İş kazalarında da Avrupa birincisiyiz. 2002-2017 yılları arasında 20.447 işçimiz, “önlenebilir sebeplere rağmen” yaşamlarını yitirmişler.

2002 yılında yılda 146 ölümlü iş kazası yaşanır iken 2017 yılında bu sayı 2016’ya ulaşmış.

Hükümetler işçiden, emekten yana değil; işverenlerden yana davranıyorlar. Sendikalı işçi sayısı azalırken var olan sendikal haklar da kullandırılmıyor. AKP Genel Başkanı ve Cumhurbaşkanı R.Tayyip Erdoğan, bir konuşmasında “OHAL sayesinde işçi grevlerini erteleyip grevleri önlüyoruz” diyebiliyor.

İşçilerimiz, insanca yaşamlarını sürdürebilecek bir ücret alabiliyorlar mı? Ne yazık ki bu soruya da olumlu yanıt vermek zor.
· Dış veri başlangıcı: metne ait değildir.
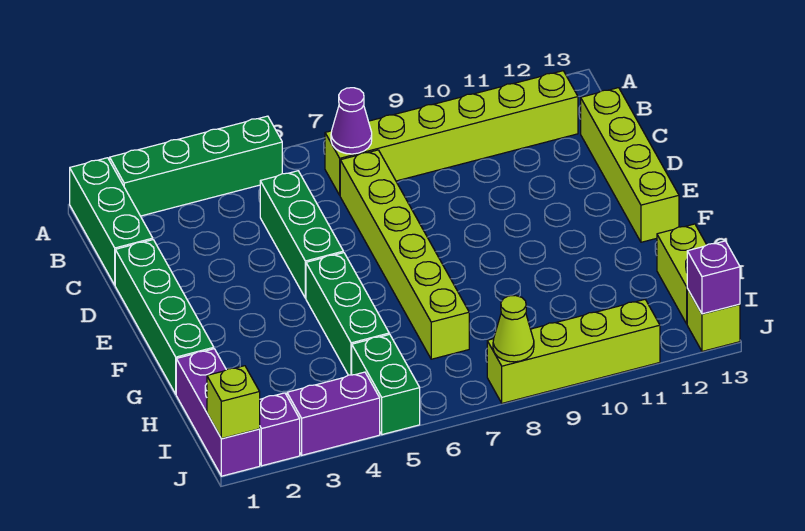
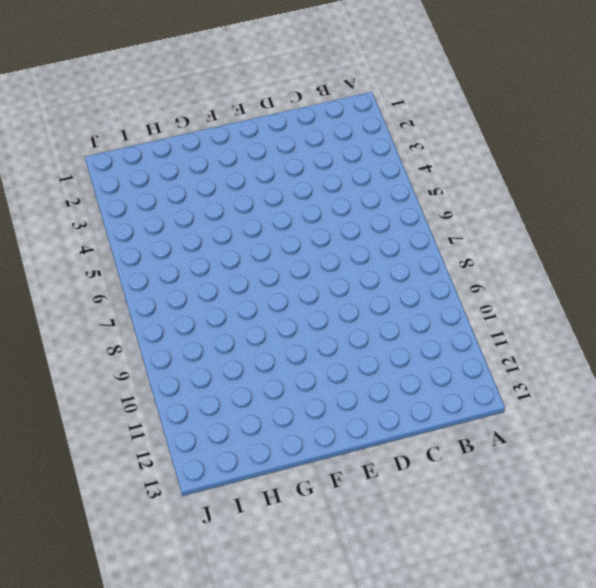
none -> green brick A1:C1 level 1
none -> green brick A2:A5 level 1
none -> lime brick B7:B12 level 1

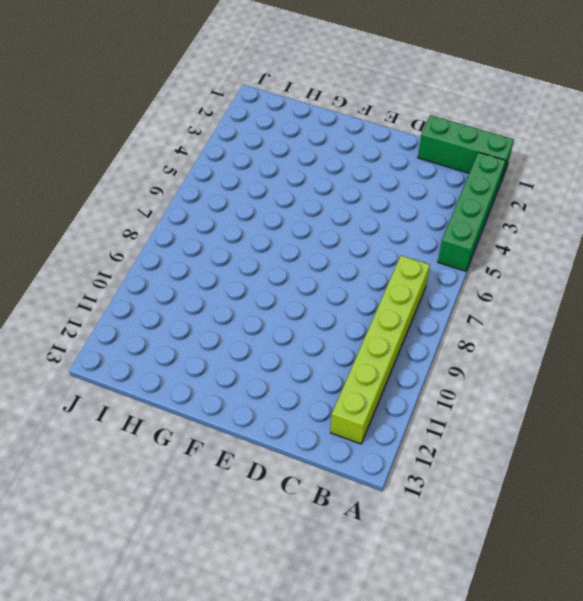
none -> green brick C5:E5 level 1
none -> lime brick C7:H7 level 1
none -> lime brick C13:F13 level 1

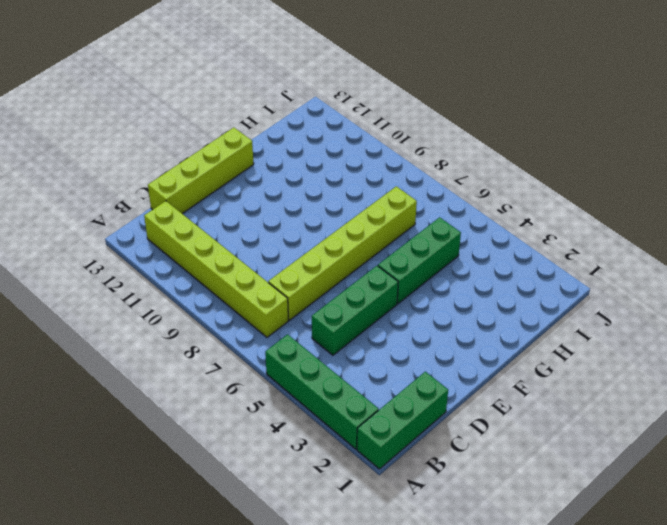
none -> green brick D1:G1 level 1
none -> purple brick H1:J1 level 1
none -> lime brick H13:I13 level 1

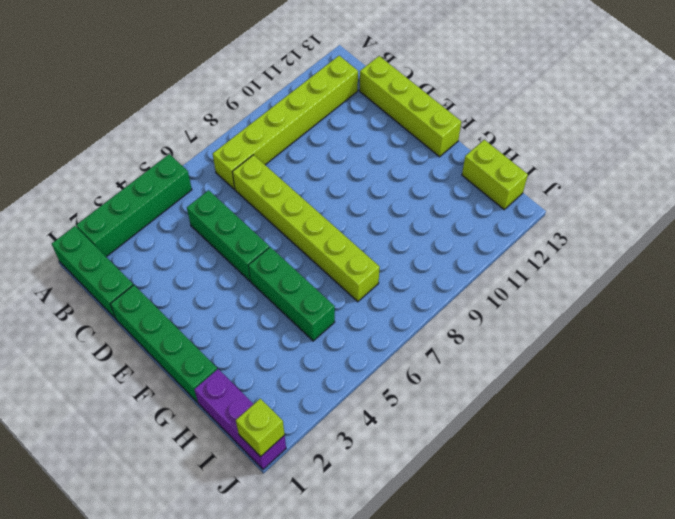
none -> green brick I5:J5 level 1
none -> purple brick J2 level 1
none -> purple brick J3:J4 level 1

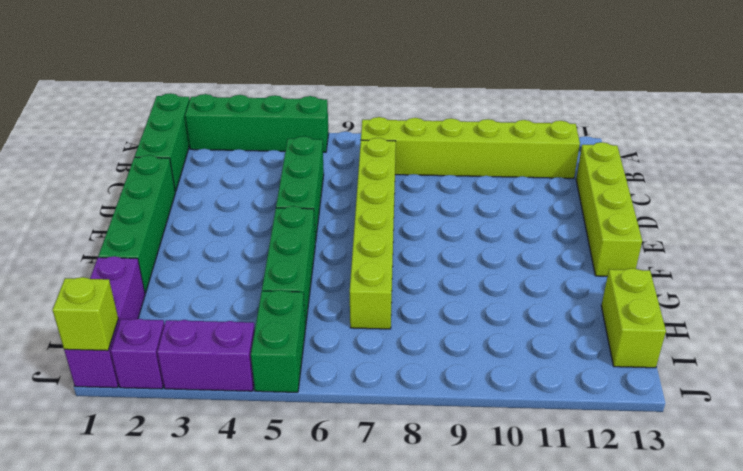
none -> lime brick J8:J11 level 1
none -> lime brick J13 level 1
none -> purple cone B7 level 2

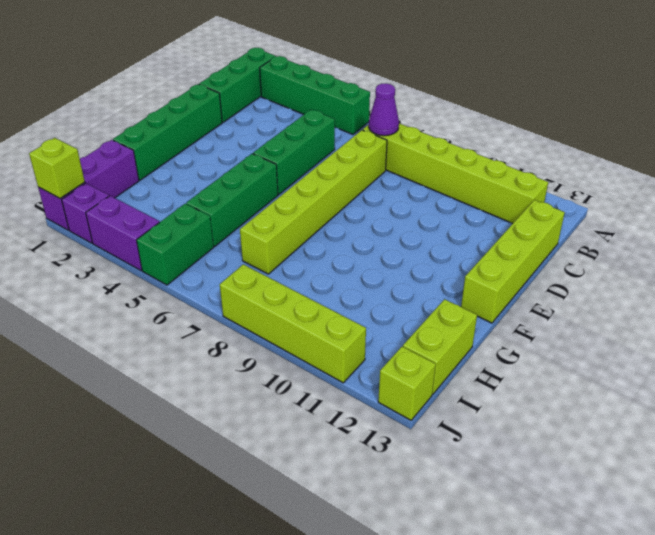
none -> lime cone J8 level 2
none -> purple brick J13 level 2

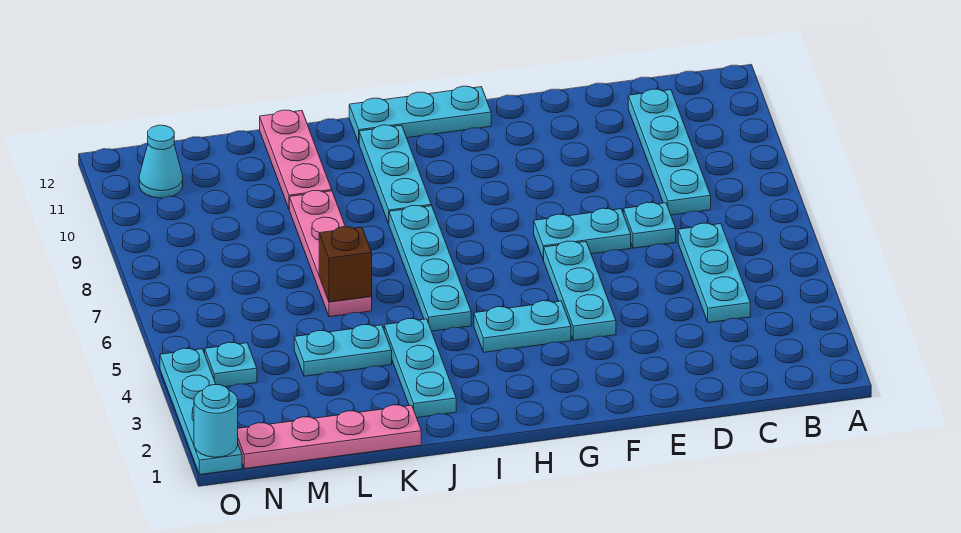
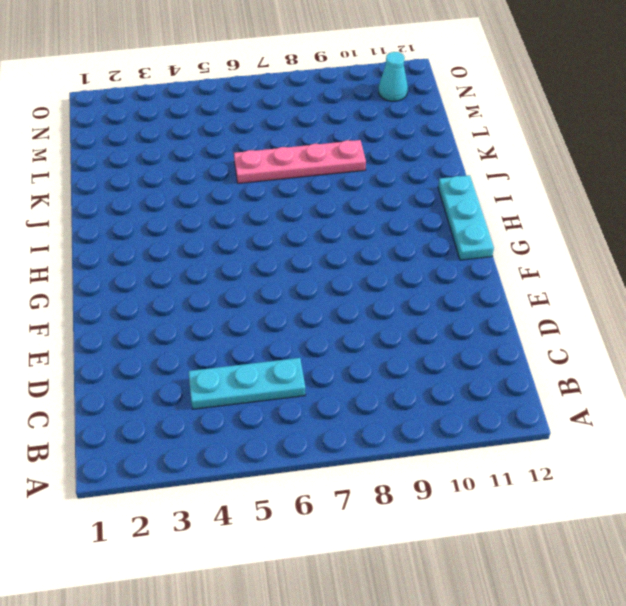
none -> cyan plate C8:C11 level 1
none -> cyan plate D7 level 1
none -> cyan plate E7:F7 level 1

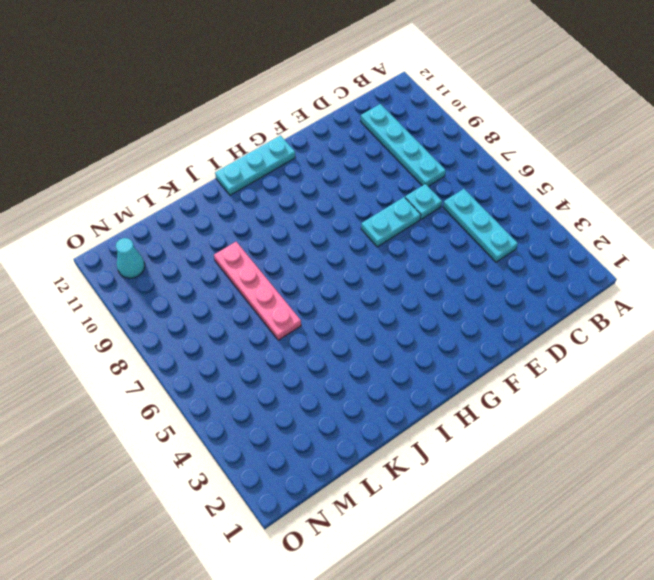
none -> cyan plate F4:F6 level 1
none -> cyan plate G4:H4 level 1
none -> cyan plate I5:I8 level 1

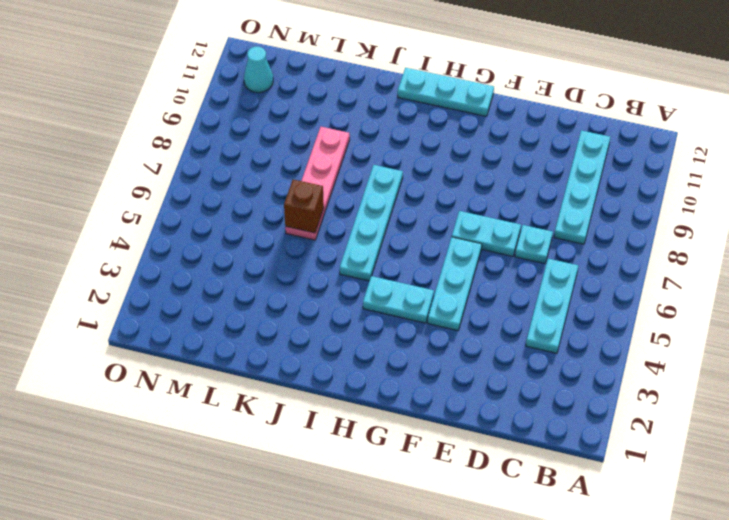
none -> cyan plate I9:I11 level 1
none -> cyan plate J2:J4 level 1
none -> pink plate K1:N1 level 1

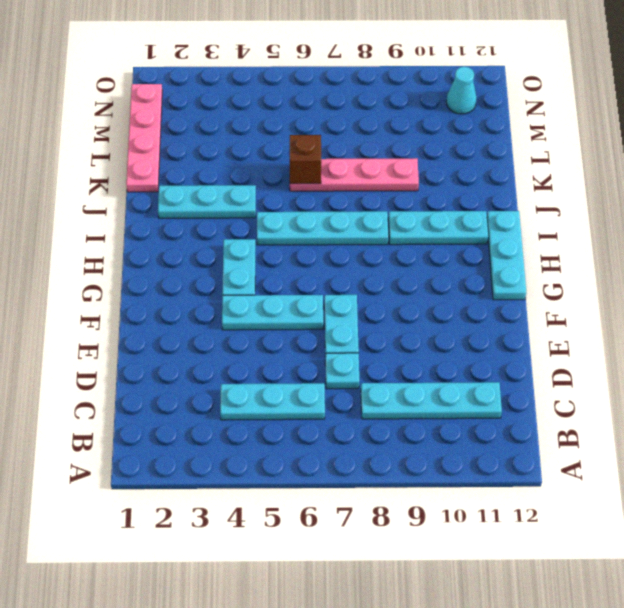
none -> cyan plate K4:L4 level 1
none -> pink plate K10:K12 level 1
none -> cyan plate N4 level 1

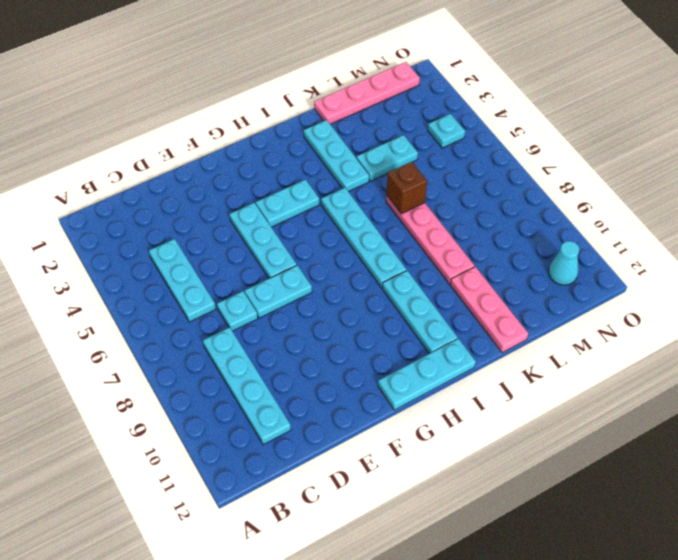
none -> cyan plate O1:O4 level 1
none -> cyan round brick O1 level 2

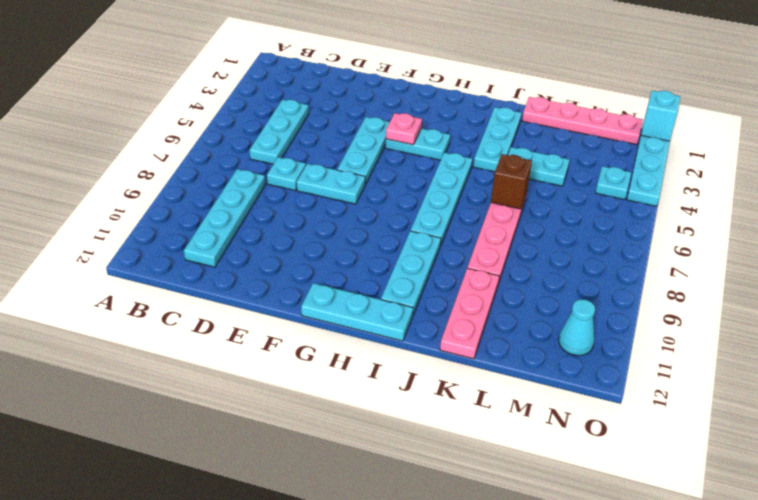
pink plate G4 level 2 -> none
cyan brick O1 level 2 -> cyan round brick O1 level 2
OECD rakamlarına göre en fazla çalışan ülkeler sıralamasında zirvedeyiz. İşçilerimizin %66’sı, asgari ücret düzeyinde (1603 TL) ücret alıyorlar. %54’ü, aldığı ücretle ay sonunu getiremiyor. Ek işler yapmak ve borç almak zorunda kalıyor, borç batağına sürükleniyor…

İşçilerimiz, bu kötü koşullarda çalışmayı hak etmiyorlar… Her üretilen güzel şeyde onların alın teri ve hünerli elleri var. Bir an önce çağdaş Avrupa ülkelerinde olduğu gibi insanca yaşayabilecekleri bir düzenlemeye kavuşturulmalılar. Dilerim, önümüzdeki 1 Mayıslar daha güzel günlerde, coşkuyla, sorunsuz bir şekilde kutlanır.

Bu duygularla tüm işçilerimizin 1 Mayıs Birlik-Mücadele ve Dayanışma Bayramlarını kutluyorum.